Ответ на письмо Буланже от 20 мая с описанием его поездки в Петербург для передачи письма Толстого к царю об отнятии детей у молокан и передачи А. С. Суворину своей статьи о духоборах. Буланже подробно описал свое свидание с Суворииым и свой разговор с ним, в котором Суворин одобрительно отзывался о мероприятиях правительства по отношению к духоборам. Буланже также сообщал, что в его отсутствие о нем наводили справки из полиции.
>1 Имеется в виду просьба Толстого о передаче его письма к Николаю II.
>2 Копия письма Толстого к царю.
>3 Степан Васильевич Шидловский (р. 1876), крестьянин Уманского уезда Киевской губ., сектант-штундист. Буланже выслал ему сочинения Толстого.

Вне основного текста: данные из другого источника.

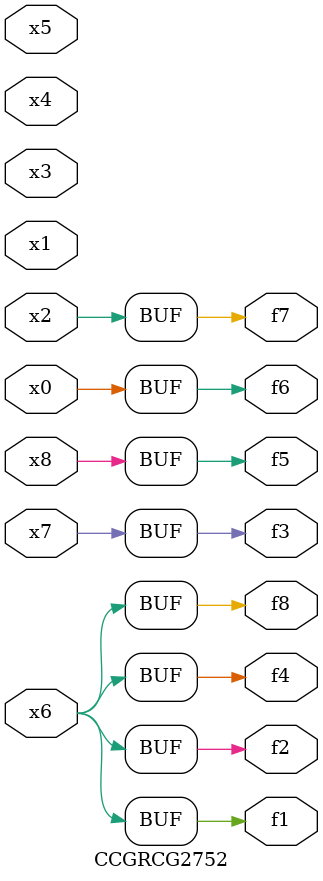
<source format=v>
module CCGRCG2752(
	input x0, x1, x2, x3, x4, x5, x6, x7, x8,
	output f1, f2, f3, f4, f5, f6, f7, f8
);
	assign f1 = x6;
	assign f2 = x6;
	assign f3 = x7;
	assign f4 = x6;
	assign f5 = x8;
	assign f6 = x0;
	assign f7 = x2;
	assign f8 = x6;
endmodule

</source>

>4 Толстой забыл вложить в конверт полученное им письмо для Буланже и переслал его на другой день. См. письмо № 107.
1897 г. Мая 31. Я. П.
Вот письмо,>1 которое я забыл вам вложить вчера. Будьте благополучны и всё такой же, как теперь.
Л. Т.
Печатается по копии. Датируется по содержанию (см. письмо № 106).
>1 Письмо это неизвестно.
1897 г. Мая конец. Я. П.
Хотелось бы тебе писать такое, чтобы тебе было приятно и удерживало тебя со мною, т. е. поддерживало бы нашу связь, а приходится писать то, что тебе может быть неприятно и оттолкнет тебя, как я видел подействовало на тебя в Пирогове, именно: Ты пишешь, что священник отказывается венчать и за 150 р. Не говоря о том, что венчаться, не веря в таинство брака, так же дурно, как говеть не веря, не говоря о том, что для того, чтобы себя избавить от лжи, надо заставить лгать, да еще с подкупом, другого человека — священника, не говоря об этом, швырянье 150 р, для подкупа и для избавления себя от неприятной процедуры очень нехорошо. Ведь можно не говеть, когда это нужно сделать только п[отому], ч[то] не можешь. А если можешь и венчаться и даже подкупать, то нет причины но говеть. Знаю, что ты в такие минуты как те, к[оторые] ты переживаешь, просто не обдумала этого и согласишься со мною, надеюсь, и, главное, не разлюбишь меня за это.>1
>2 У нас всё хорошо. Я спокоен, но не совсем здоров — слаб и грустен.